2.09 m/s
OK, you have 2 masses.. m1 = 5.40 kg and m2 is 80% of that or 0.80 * 5.40 = 4.32 kg.
With the setup, The total mass of the system is
5.40 kg + 4.32 kg = 9.72 kg
The kinetic gained from the falling mass is
5.40 kg * 2 m * 9.8 m/s^2 = 105.84 kg m^2/s^2
The kinetic energy lost from the rising mass is
4.32 kg * 2 m * 9.8 m/s^2 = 84.672 kg m^2/s^2
So the total kinetic energy gained by the system is
105.84 kg m^2/s^2 - 84.672 kg m^2/s^2 = 21.168 kg m^2/s^2
Now this energy has been working on a system with a total mass of 9.72 kg, so
21.168 kg m^2/s^2 / 9.72 kg = 2.177777778 m^2/s^2
over a distance of 2m, so
2.177777778 m^2/s^2 / 2 m = 1.088888889 m/s^2
So the effective acceleration your system is undergoing is
1.089 m/s^2
Now to calculate the speed.
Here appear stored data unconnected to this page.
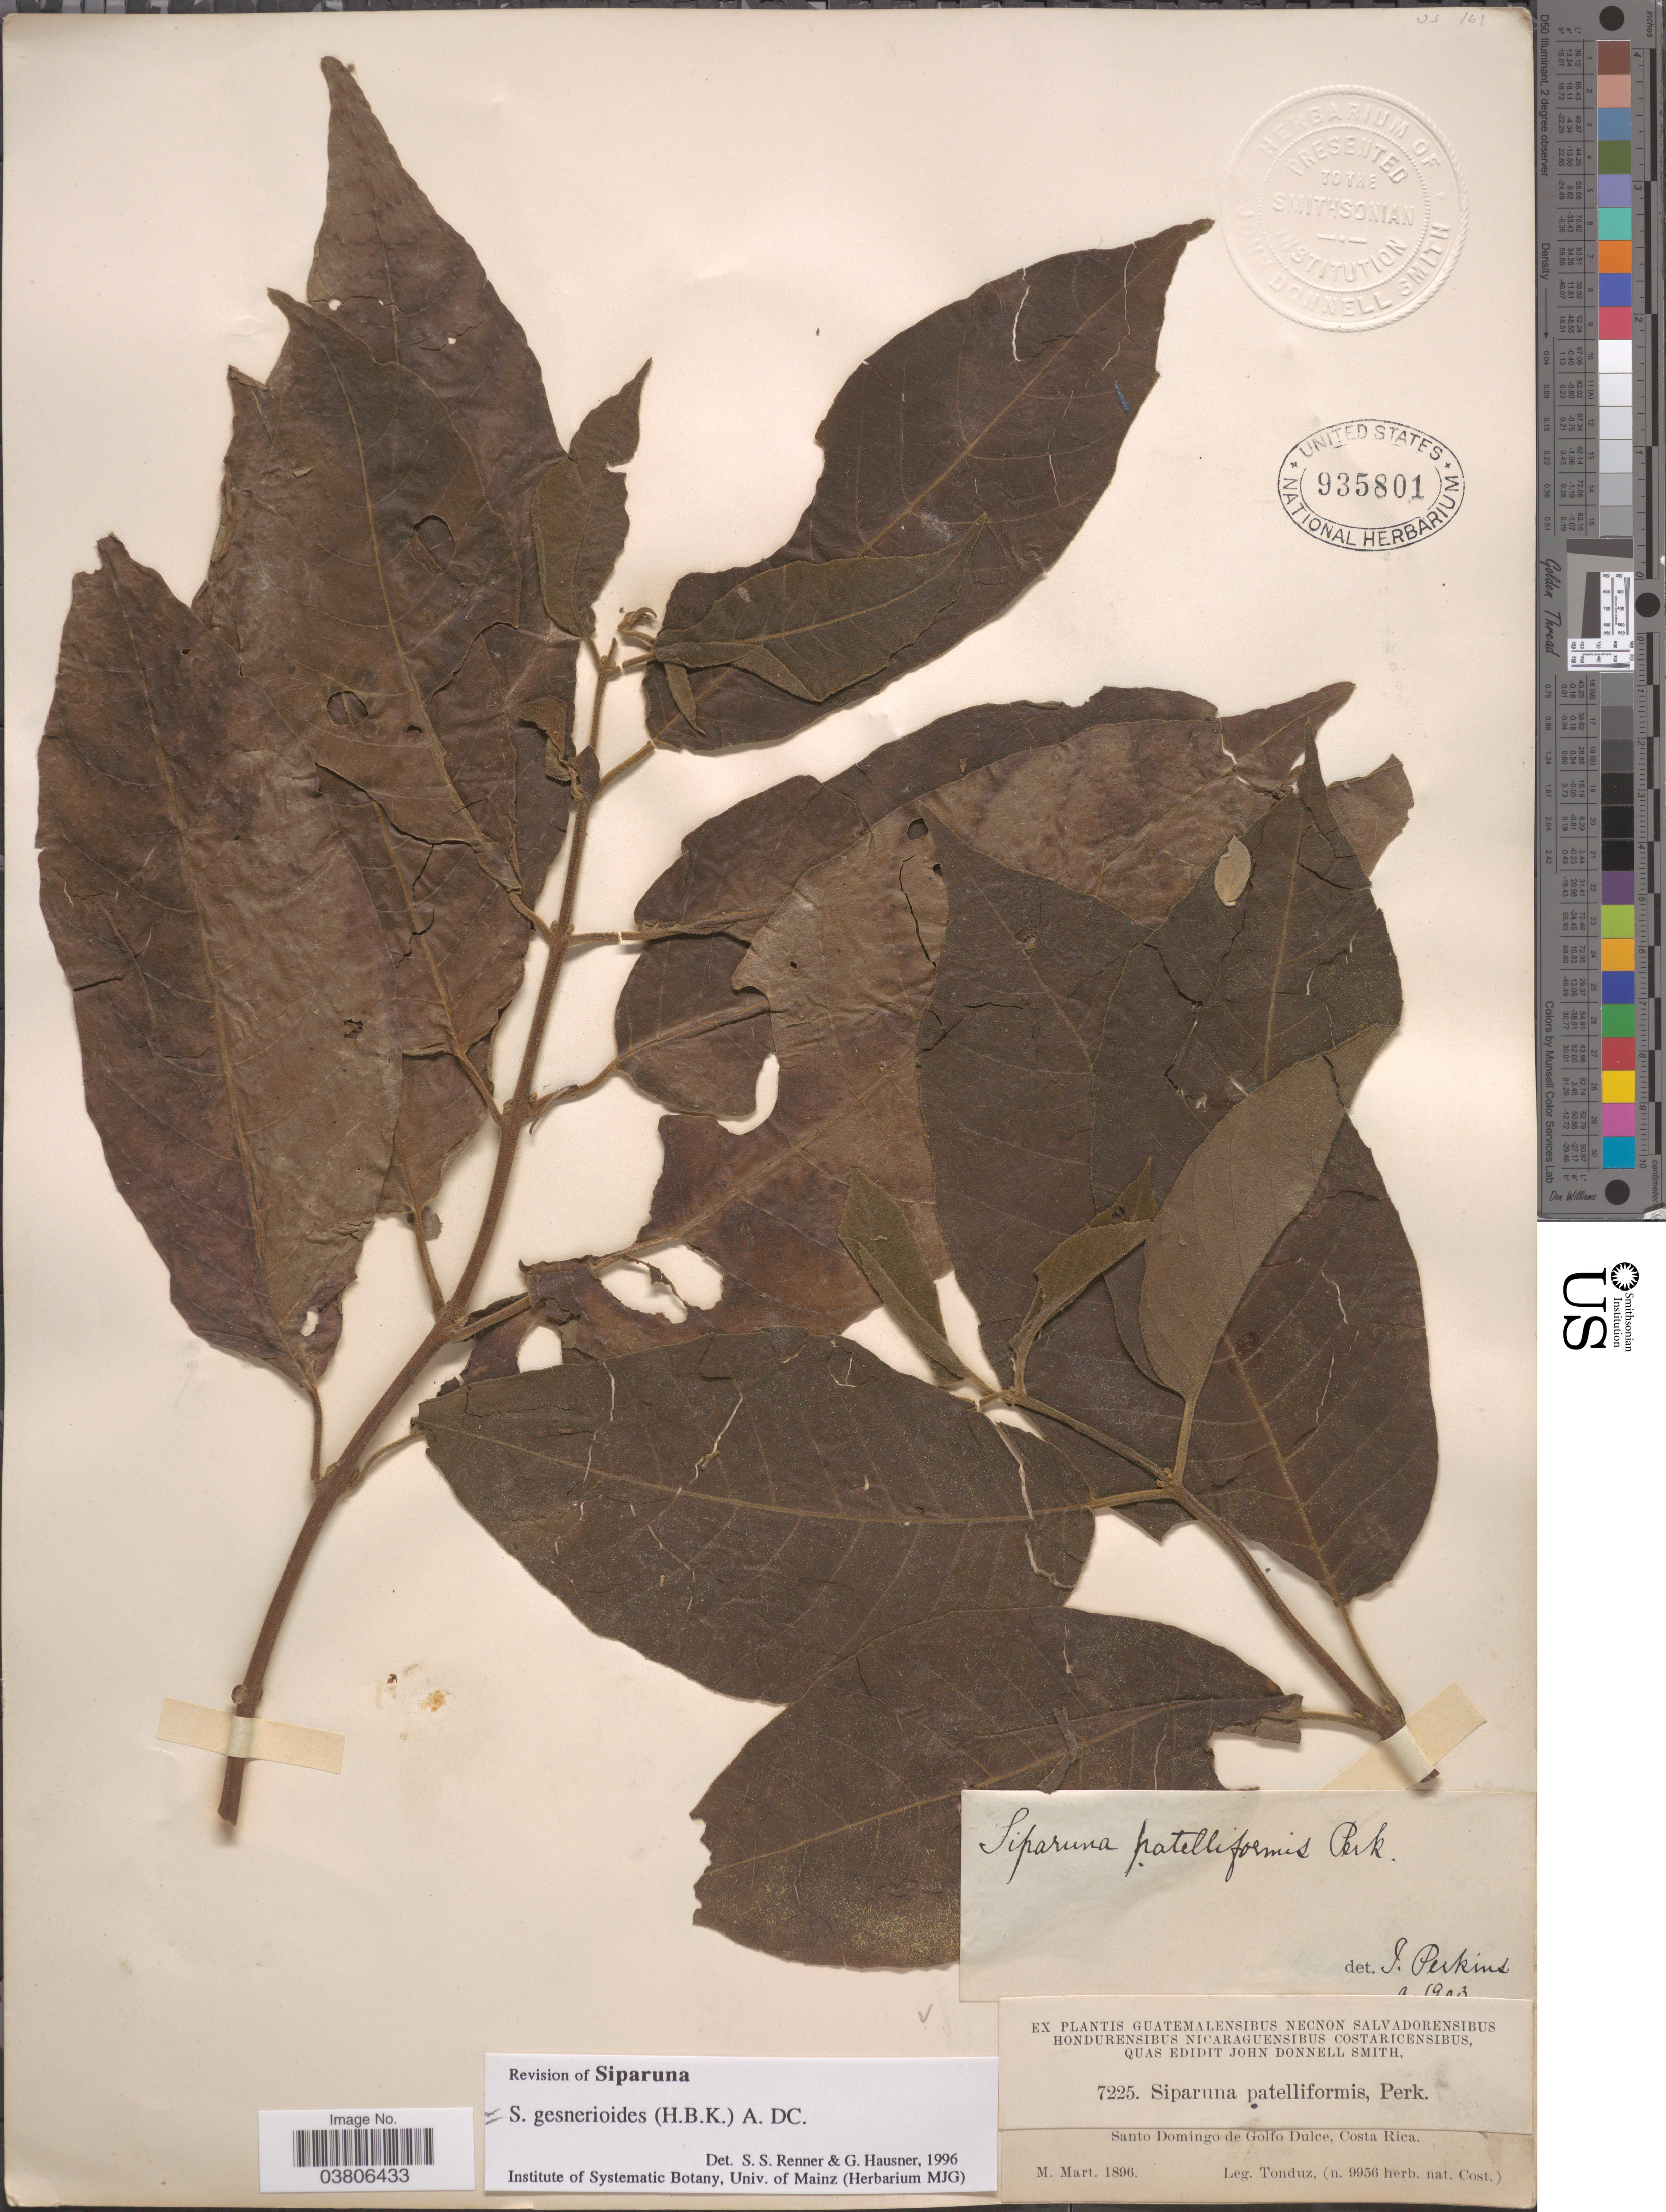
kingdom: Plantae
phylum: Tracheophyta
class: Magnoliopsida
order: Laurales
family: Siparunaceae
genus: Siparuna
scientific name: Siparuna gesnerioides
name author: (Kunth) A. DC.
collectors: Tonduz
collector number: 7225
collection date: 1896-03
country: Costa Rica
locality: Santo Domingo de Golfo Dulce.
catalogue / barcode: US 935801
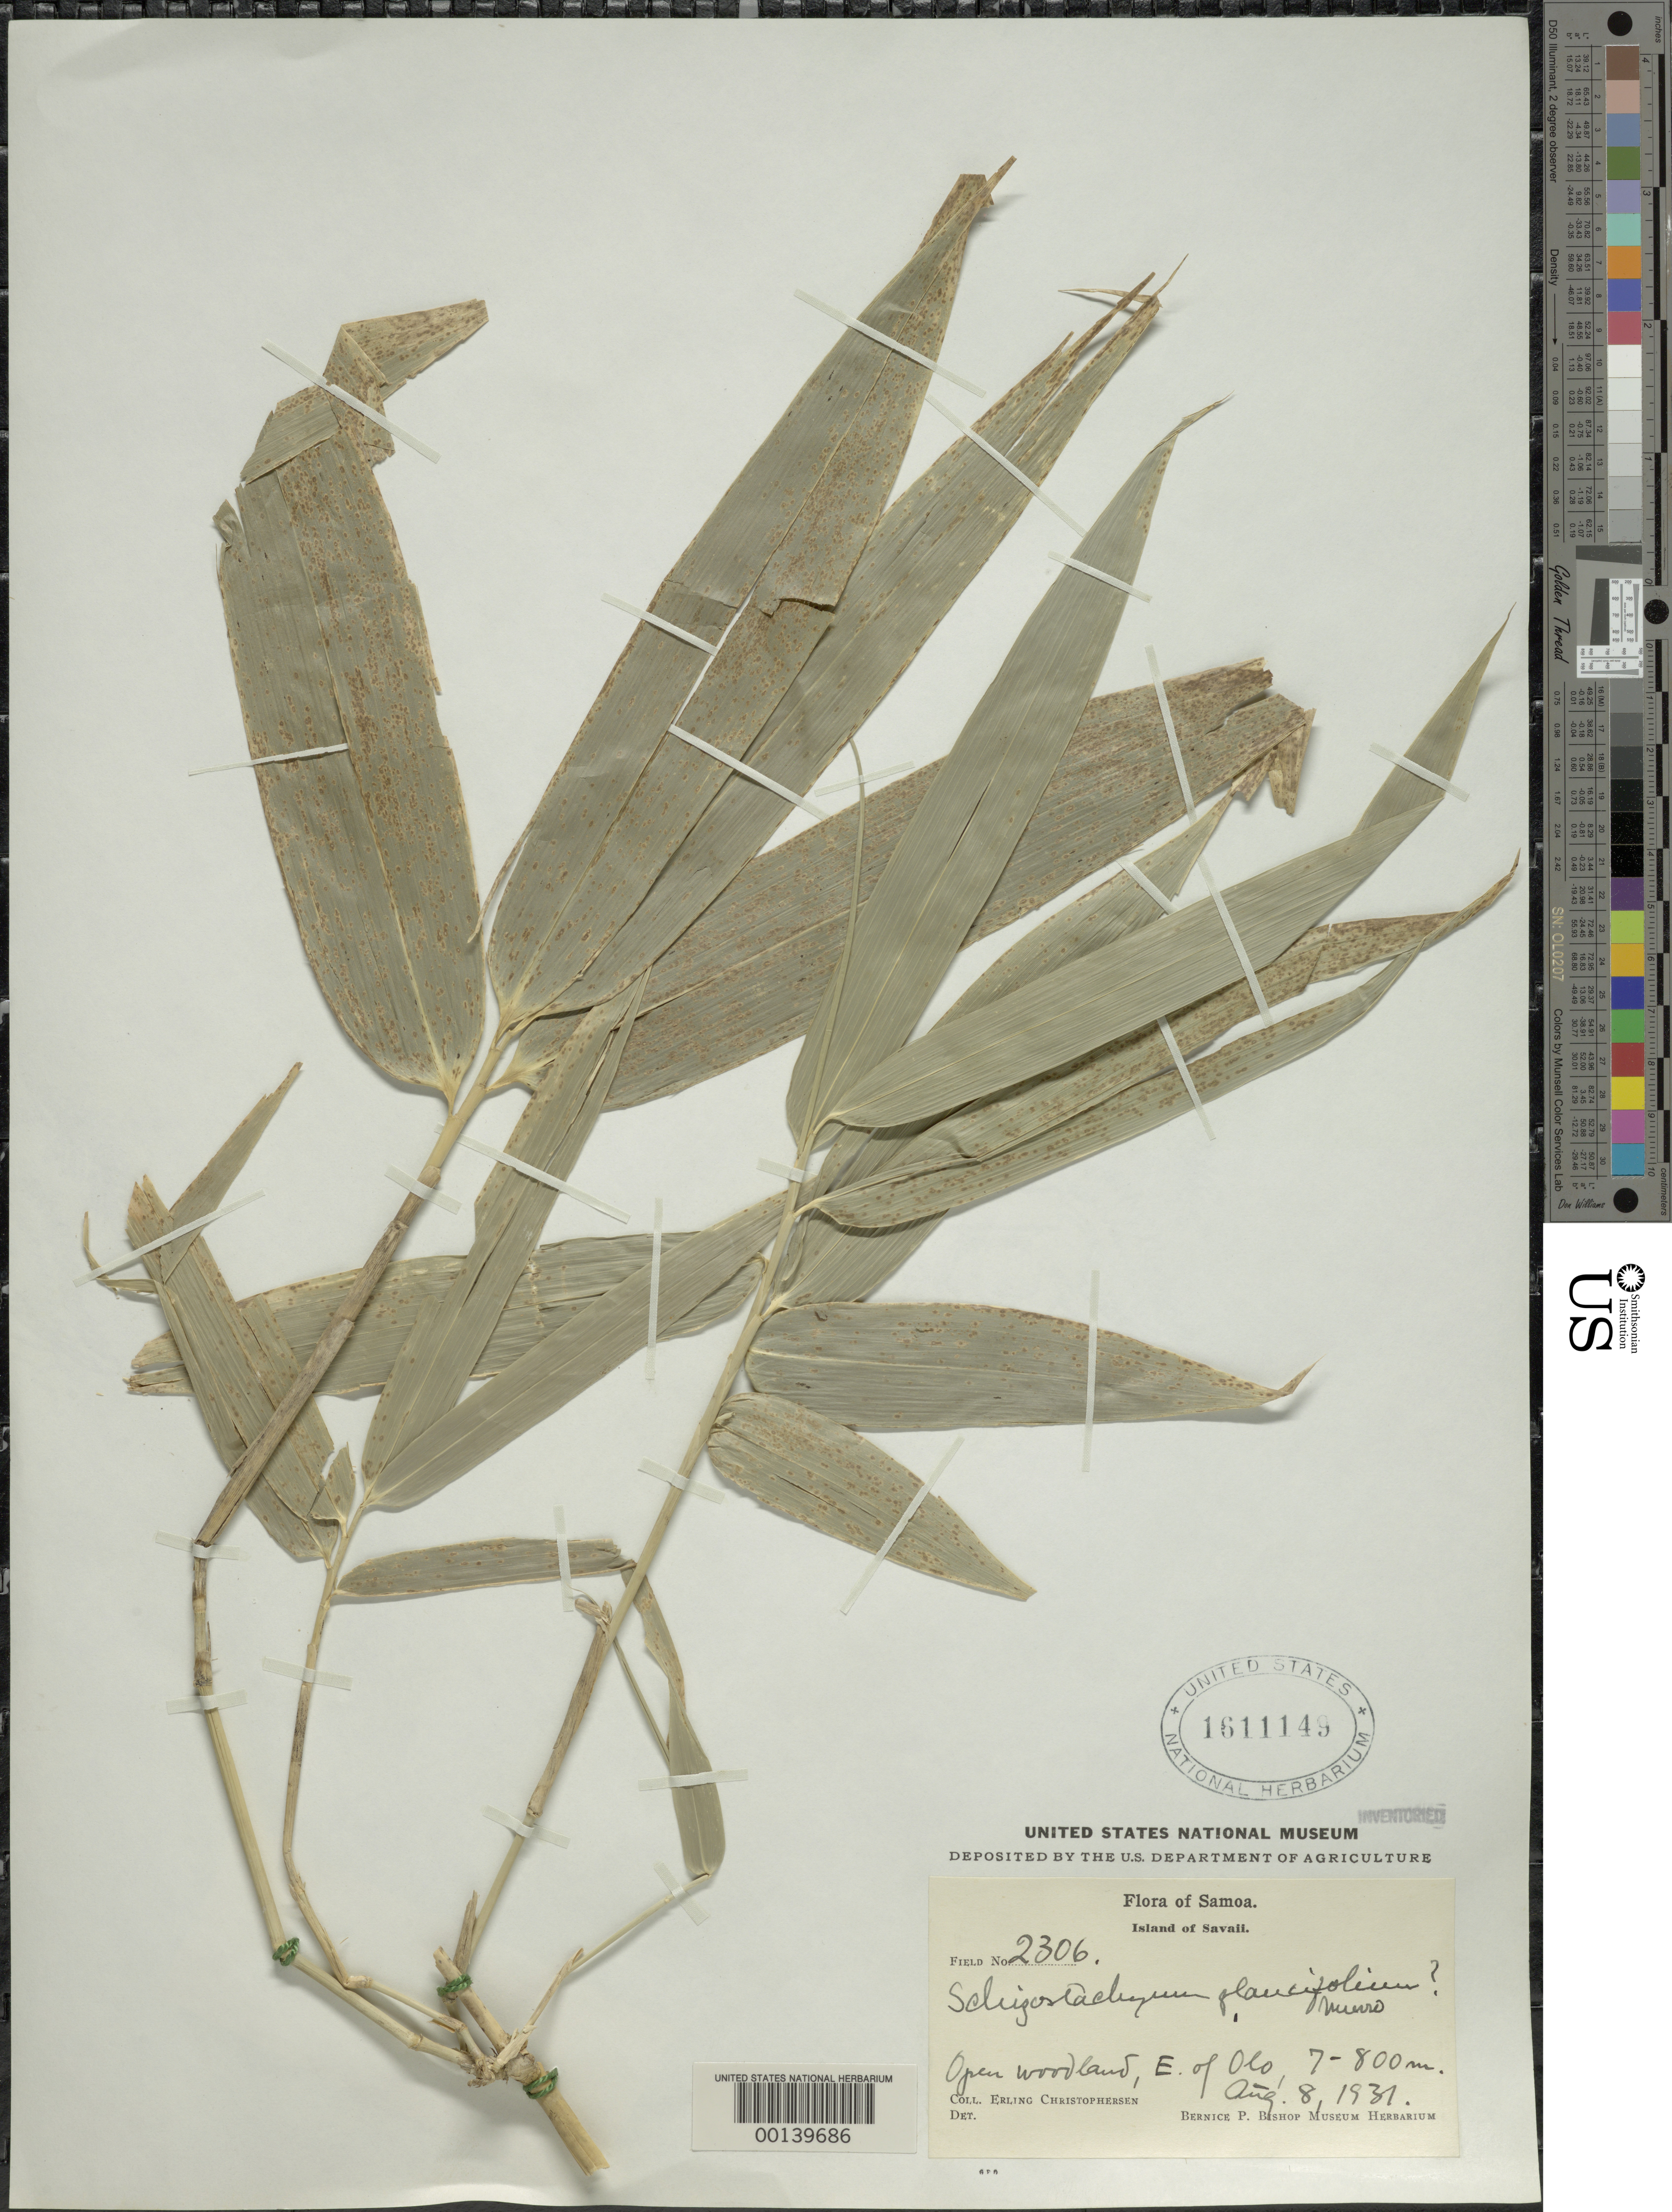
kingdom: Plantae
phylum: Tracheophyta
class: Liliopsida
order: Poales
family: Poaceae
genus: Schizostachyum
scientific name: Schizostachyum glaucifolium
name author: (Rupr.) Munro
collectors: E. Christophersen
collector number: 2306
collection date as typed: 08 Aug 1931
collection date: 1931-08-08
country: Samoa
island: Savai'i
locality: E. olo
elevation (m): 700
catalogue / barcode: US 1611149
Distance under constant acceleration is d = 0.5 A T^2, so plugging in the known values and solving for T gives:
2 m= 0.5 * 1.089 m/s^2 T^2
2 m = 0.5445 m/s^2 T^2
3.673094582 s^2 = T^2
1.92 s = T
Multiply the time by the acceleration gives:
1.92 s * 1.089 m/s^2 = 2.09 m/s
Note, the acceleration of 1.0888889 m/s^2 can be easily obtained using the relative masses of the two objects. We have an object of mass 1 and a second object of mass 0.8 for a total mass of 1.8, this mass is being accelerated by the difference of 0.2, so the effective acceleration is 0.2/1.8 = 0.111111 times that of the local gravity, which is 9.8 m/s^2. And 0.11111 * 9.8 = 1.088889 m/s^2.